Reinecke predicts that blockchain will also deliver on the promise of Internet of Things (IoT) in the year ahead. “In the world of IoT you’re generating millions of small transactions that are being collected from a distributed set of sensors. It’s not feasible to operate these systems using a centralised transactional model: it’s too slow, expensive, and exclusive. To extract the true value from IoT technology you have to be able to operate in real time. Once a sensor alert is received from a control system you must react to it, meter it, and bill for it instantly – all of which negates the viability of a centralised transactional authority. The cost of the transaction has to be near-zero or free, and the cost elements of a centralised model simply don’t support the potential business model in IoT,” he explains.
In 2018, some interesting applications of blockchain and IoT in the area of cybersecurity will emerge. Significant attacks have recently been launched from low-cost IoT endpoints, and there’s very little incentive for manufacturers of these devices to incur the cost of a security stack, which leaves them extremely vulnerable. Blockchain can play a fundamental role in securing these environments.

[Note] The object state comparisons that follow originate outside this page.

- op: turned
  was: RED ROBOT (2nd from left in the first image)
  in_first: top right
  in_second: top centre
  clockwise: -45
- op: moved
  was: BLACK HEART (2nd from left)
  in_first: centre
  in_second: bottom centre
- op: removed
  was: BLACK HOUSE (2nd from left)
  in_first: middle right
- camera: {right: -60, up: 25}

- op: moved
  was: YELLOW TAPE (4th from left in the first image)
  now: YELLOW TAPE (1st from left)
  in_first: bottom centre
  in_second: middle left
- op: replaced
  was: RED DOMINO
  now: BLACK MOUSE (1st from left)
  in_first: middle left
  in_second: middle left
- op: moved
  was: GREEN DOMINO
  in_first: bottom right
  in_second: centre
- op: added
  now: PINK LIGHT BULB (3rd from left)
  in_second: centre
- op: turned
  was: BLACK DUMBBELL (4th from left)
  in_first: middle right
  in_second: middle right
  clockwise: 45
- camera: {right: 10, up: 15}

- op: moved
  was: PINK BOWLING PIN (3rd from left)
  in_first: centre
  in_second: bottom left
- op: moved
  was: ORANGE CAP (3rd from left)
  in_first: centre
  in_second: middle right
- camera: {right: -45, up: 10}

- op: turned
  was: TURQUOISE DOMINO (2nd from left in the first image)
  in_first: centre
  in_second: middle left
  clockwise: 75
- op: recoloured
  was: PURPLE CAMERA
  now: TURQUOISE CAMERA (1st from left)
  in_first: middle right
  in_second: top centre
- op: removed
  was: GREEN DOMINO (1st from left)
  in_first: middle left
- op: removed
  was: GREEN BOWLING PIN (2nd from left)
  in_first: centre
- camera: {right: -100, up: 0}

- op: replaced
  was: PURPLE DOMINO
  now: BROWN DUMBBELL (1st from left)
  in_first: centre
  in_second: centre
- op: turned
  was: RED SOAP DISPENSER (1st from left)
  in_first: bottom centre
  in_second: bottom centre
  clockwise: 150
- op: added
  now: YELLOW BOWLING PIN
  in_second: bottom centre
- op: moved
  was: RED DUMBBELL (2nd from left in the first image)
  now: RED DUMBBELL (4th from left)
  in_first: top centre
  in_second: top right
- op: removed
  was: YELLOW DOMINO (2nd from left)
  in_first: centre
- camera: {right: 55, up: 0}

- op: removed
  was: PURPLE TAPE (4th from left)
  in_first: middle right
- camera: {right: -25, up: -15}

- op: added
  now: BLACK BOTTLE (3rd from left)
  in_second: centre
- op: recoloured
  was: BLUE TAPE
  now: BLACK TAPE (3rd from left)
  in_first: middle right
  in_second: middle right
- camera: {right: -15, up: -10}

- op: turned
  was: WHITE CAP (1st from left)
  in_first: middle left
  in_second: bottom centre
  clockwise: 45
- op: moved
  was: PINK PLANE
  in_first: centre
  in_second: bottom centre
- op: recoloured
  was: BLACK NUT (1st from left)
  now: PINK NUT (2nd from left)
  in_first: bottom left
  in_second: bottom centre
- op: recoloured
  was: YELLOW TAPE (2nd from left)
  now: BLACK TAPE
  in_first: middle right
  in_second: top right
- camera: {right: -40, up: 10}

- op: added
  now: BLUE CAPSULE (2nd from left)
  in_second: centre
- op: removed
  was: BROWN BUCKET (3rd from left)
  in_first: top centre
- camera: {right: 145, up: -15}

Another exciting trend to look forward to is the boom in new wireless technologies that will enable IoT and bring us a step closer to the dream of pervasive connectivity. Some of these advancements will include 5G and Gbps Wi-Fi, new controls, virtual beacon technology, and low power, long distance radio frequency. There’s also a “digital fight-back” coming on the part of certain incumbent players. Established businesses that have proactively transformed into digital businesses, modernised their architectures, and embedded high levels of automation into their operations have a window of opportunity to claw back market share in the year ahead. That’s because there’s been an increase in the number of cloud-born start-ups themselves starting to be disrupted in certain industries.
“I predict that a number of digitally transformed incumbents will successfully start reclaiming their markets because they have more credibility, longer histories, an established customer base, and assets that can stand the test of time,” says Reinecke.